This boom has taken place "too far too fast" according to Dubravko Lakos-Bujas, JPMorgan's chief US equity strategist and global head of quantitative research. He says investors should now question the extent of crowding that exists within the ESG complex.

"People have gone into ESG without paying enough attention to fundamentals," he told Business Insider during a recent interview. "And I would as a result say ESG is a bubble in the making."

He is wary of companies that have strong ESG credentials - and even the stock-market outperformance to show for it - but are now overvalued relative to fundamentals.

To capture this theme, his team constructed a Disconnected ESG Basket of stocks that they recommend investors short, or bet against, in 2020.

These Russell 3000 companies are all high ESG scorers that have outperformed their sectors by more than 5%. However, they fare worse than their peers on fundamental metrics including sales growth, earnings growth, and return on equity.

Names such as Chipotle, Crocs, Kansas City Southern, and IHS Markit are in the basket.

The basket also filters for stocks where environmental and social rankings are higher than the governance component of ESG.

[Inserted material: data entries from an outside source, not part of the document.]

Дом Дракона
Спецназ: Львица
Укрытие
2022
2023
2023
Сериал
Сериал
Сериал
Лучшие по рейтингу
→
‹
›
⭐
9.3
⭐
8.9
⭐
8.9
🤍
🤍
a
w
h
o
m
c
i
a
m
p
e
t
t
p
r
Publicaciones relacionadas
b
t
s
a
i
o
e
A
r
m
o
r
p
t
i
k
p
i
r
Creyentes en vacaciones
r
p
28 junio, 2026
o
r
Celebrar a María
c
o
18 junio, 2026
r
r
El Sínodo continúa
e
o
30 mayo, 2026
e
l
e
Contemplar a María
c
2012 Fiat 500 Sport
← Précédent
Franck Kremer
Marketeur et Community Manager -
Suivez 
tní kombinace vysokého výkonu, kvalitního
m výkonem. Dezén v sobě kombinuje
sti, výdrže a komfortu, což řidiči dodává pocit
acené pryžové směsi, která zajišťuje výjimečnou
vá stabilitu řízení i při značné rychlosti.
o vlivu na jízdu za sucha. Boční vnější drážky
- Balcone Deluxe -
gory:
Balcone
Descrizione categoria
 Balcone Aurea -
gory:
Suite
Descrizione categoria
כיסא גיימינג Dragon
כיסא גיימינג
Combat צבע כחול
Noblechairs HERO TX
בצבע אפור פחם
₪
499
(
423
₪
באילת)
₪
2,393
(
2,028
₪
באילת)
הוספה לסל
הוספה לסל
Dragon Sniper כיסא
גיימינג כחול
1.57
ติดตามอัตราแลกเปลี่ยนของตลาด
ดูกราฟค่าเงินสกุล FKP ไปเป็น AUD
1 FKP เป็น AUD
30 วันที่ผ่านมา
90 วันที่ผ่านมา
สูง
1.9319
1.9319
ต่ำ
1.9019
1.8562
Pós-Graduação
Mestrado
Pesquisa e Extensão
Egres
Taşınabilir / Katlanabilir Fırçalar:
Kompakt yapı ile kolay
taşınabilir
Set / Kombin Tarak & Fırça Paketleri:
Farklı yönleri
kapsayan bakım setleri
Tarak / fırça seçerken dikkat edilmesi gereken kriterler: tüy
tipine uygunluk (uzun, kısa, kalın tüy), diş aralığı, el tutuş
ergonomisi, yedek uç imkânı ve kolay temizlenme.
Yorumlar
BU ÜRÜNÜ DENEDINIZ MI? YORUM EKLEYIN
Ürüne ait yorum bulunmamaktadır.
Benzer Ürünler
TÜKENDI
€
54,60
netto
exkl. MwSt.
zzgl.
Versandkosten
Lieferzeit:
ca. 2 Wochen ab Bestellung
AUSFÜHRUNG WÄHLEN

Lakos-Bujas explained that governance - which involves who runs a company, how they lead, their compensation, how much voting power they wield, and so on - has a longer history as a yardstick on investors' checklist. For example, one feature of so-called quality stocks that produce reliable profits is low turnover in the upper management ranks.

While environmental and social considerations have recently gained a lot of traction as yardsticks for quality, their validity is questionable, in his view.

"Just because a company ranks better on 'E' or 'S' issues doesn't mean that the company is more profitable," he said.

He added, "And if anything, back tests suggest that these two factors often times generate negative alpha."